Hildert Bronkhorst¹, Marcel Schaaf²


(1) Leiden University, Institute of Biology,, Leiden, Netherlands. (2) Leiden University, Institute of Biology,, Leiden, Netherlands. 

Hildert Bronkhorst¹, Meg I. Ferguson¹, Sanne Kroos², Arieke S.B. Kampstra², Adriana A. Anguelova¹, Joesephina A. Saager¹, René E.M. Toes², Nathaniel I. Martin¹, Annemarie H. Meijer¹, Erin Faught¹, Marcel J.M. Schaaf¹

¹Institute of Biology Leiden, Leiden University, Leiden, The Netherlands

²Department of Rheumatology, Leiden University Medical Center, Leiden, The Netherlands

Glucocorticoids are widely used anti-inflammatory drugs of which the clinical use is limited by the severity of their side effects.
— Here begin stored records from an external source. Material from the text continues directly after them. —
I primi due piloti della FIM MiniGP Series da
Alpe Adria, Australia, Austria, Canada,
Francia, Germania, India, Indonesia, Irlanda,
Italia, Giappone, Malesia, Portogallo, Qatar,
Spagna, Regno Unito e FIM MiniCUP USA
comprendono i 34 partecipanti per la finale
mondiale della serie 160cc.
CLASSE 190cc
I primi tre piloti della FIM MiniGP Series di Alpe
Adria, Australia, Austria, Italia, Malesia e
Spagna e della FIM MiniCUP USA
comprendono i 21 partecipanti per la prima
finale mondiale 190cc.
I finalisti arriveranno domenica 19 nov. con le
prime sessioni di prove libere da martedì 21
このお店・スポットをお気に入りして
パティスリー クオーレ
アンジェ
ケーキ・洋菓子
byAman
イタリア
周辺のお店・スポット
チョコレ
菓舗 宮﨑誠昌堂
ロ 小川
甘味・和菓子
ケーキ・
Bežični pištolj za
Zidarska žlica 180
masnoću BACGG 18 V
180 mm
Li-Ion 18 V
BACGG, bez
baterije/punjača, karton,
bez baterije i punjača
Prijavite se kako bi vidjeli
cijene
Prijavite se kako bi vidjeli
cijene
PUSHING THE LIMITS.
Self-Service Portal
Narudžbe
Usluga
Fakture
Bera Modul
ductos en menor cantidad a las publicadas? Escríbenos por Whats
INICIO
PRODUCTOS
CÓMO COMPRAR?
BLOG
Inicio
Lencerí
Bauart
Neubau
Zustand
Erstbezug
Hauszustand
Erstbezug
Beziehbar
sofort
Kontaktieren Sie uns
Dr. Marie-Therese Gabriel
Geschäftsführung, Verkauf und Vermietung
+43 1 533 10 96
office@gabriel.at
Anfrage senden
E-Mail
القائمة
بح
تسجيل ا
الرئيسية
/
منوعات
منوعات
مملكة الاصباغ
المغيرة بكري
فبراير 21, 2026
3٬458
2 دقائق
In the past decades, the field has focused on the modification of glucocorticoids to limit their side effects while retaining the anti-inflammatory efficacy. Inspired by a class of selective anti-inflammatory natural compounds, the ginsenosides, we conjugated the disaccharide gentiobiose to the 21-position of prednisolone. Interestingly, this gentiobiose-prednisolone conjugate shows anti-inflammatory action but has significantly reduced side effects. In zebrafish, gentiobisose-prednisolone inhibits neutrophil migration after tail fin amputation, but does not affect tail fin regeneration. In a mouse model for arthritis, gentiobiose-prednisolone lowers the arthritis score, but has no impact on insulin levels and thymus weight. Currently, we are investigating the mechanism behind this selective action in two ways. First, we study the metabolism of gentiobiose-prednisolone, particularly if it is hydrolyzed in inflamed tissue. Second, we examine if and how gentiobiose-prednisolone and its metabolites interact with the glucocorticoid receptor, principally if they act as a dissociated agonists.